▶ _What this task involves_:
Reproduce word for word the passage of the host-only buffer text below, from "In XRT Native" up to and including "the Cache memory.".

== Source extract

XRT OpenCL introduces a new buffer extension Flag XCL_MEM_EXT_HOST_ONLY that should be used to denote a Host-only buffer

cl_mem_ext_ptr_t host_buffer_ext;
host_buffer_ext.flags = XCL_MEM_EXT_HOST_ONLY;
host_buffer_ext.obj = NULL;
host_buffer_ext.param = 0;

cl::Buffer buffer_in (context,CL_MEM_READ_ONLY |CL_MEM_EXT_PTR_XILINX, size, &host_buffer_ext);
cl::Buffer buffer_out(context,CL_MEM_WRITE_ONLY |CL_MEM_EXT_PTR_XILINX, size, &host_buffer_ext);

In XRT Native APIs the xrt::bo object should be created with the flag xrt::bo::flags::host_only as shown in the example below

xrt::bo buffer_in (device, size, xrt::bo::flags::host_only, kernel.group_id(0));
xrt::bo buffer_out(device, size, xrt::bo::flags::host_only, kernel.group_id(1));

Also ensure to follow coding guideline as stated below

  • Let XRT allocate the buffer as shown in the above code examples. Do not create a buffer from an already created user-space memory. The host code should map the buffer object to the user-space for read/write operation.
  • Regular data transfer APIs (OpenCL: clEnqueueMigramemObjects/clEnqueueWriteBuffer, XRT Native API: xrt::bo::sync()) should be used. Though these API will not do any DMA operation, they are used for Cache Invalidate/Flush as the application works on the Cache memory.

====
== Record set

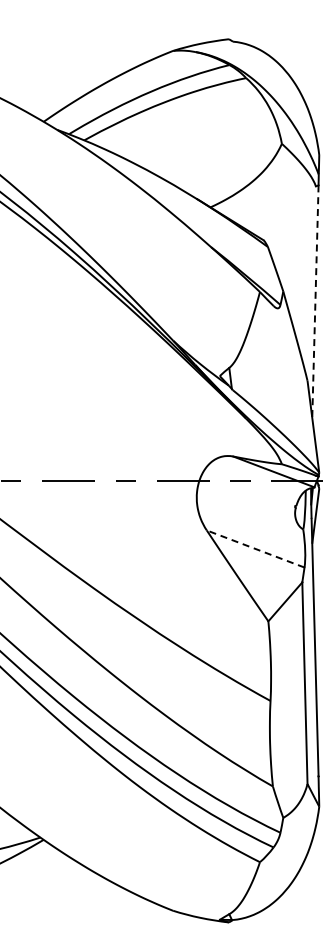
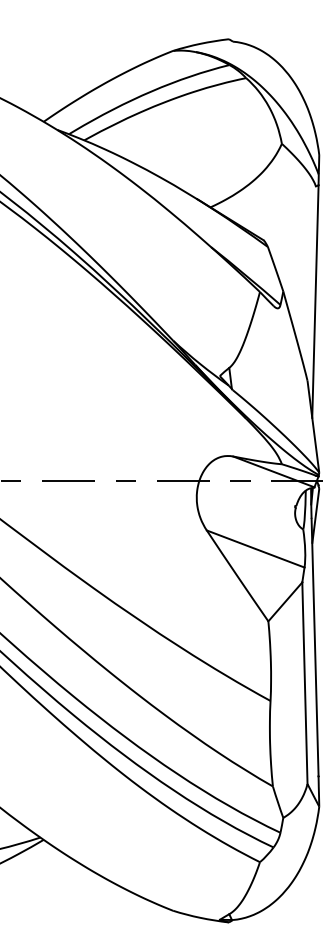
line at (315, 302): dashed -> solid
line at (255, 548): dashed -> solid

====
== Record set

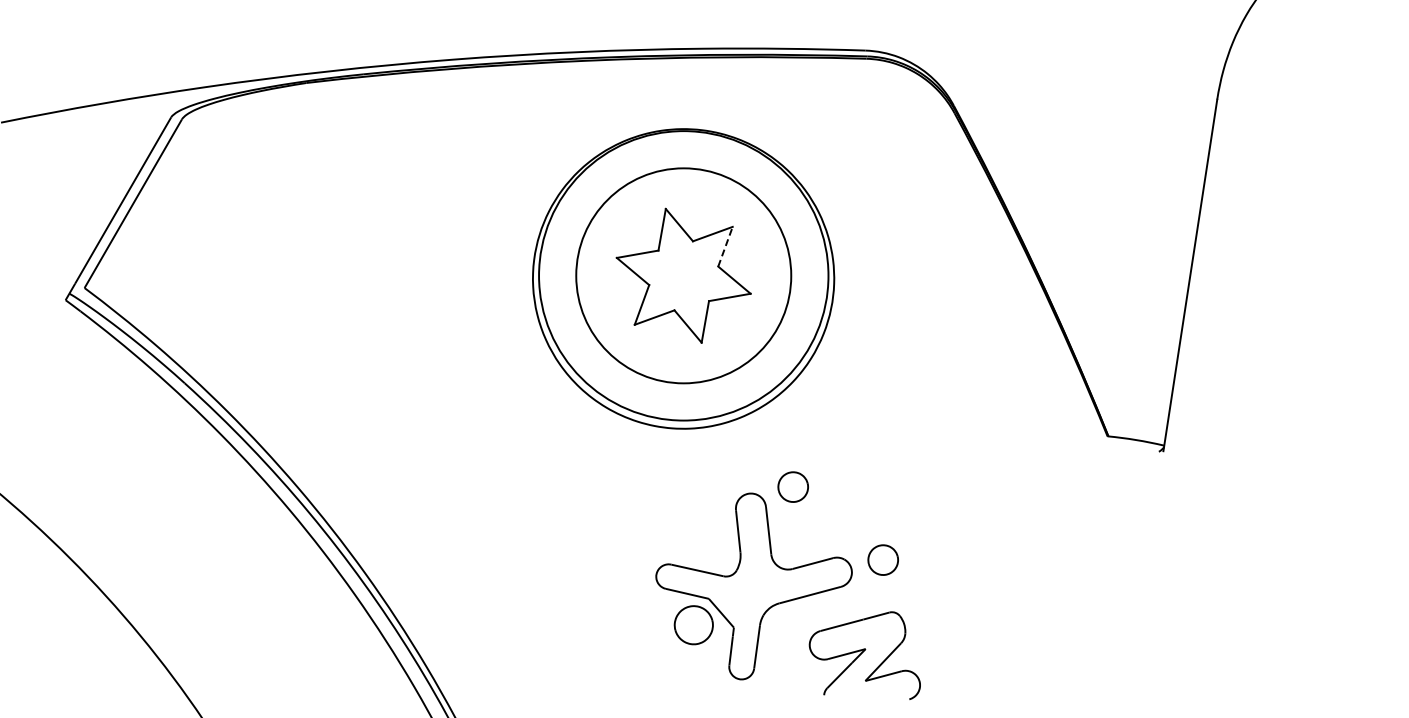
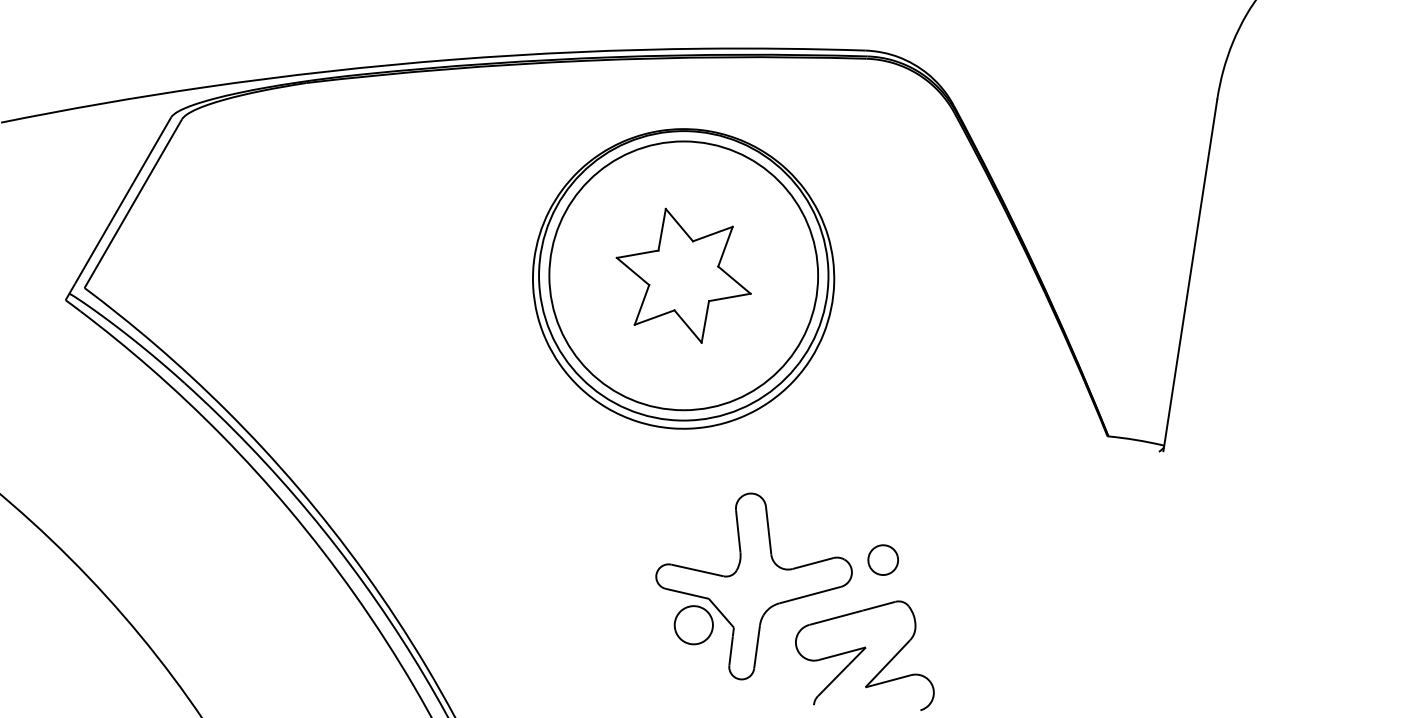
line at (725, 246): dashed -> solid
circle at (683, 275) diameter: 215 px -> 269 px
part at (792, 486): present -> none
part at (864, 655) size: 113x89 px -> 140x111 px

====

▶ _Task solution_:
In XRT Native APIs the xrt::bo object should be created with the flag xrt::bo::flags::host_only as shown in the example below

xrt::bo buffer_in (device, size, xrt::bo::flags::host_only, kernel.group_id(0));
xrt::bo buffer_out(device, size, xrt::bo::flags::host_only, kernel.group_id(1));

Also ensure to follow coding guideline as stated below

  • Let XRT allocate the buffer as shown in the above code examples. Do not create a buffer from an already created user-space memory. The host code should map the buffer object to the user-space for read/write operation.
  • Regular data transfer APIs (OpenCL: clEnqueueMigramemObjects/clEnqueueWriteBuffer, XRT Native API: xrt::bo::sync()) should be used. Though these API will not do any DMA operation, they are used for Cache Invalidate/Flush as the application works on the Cache memory.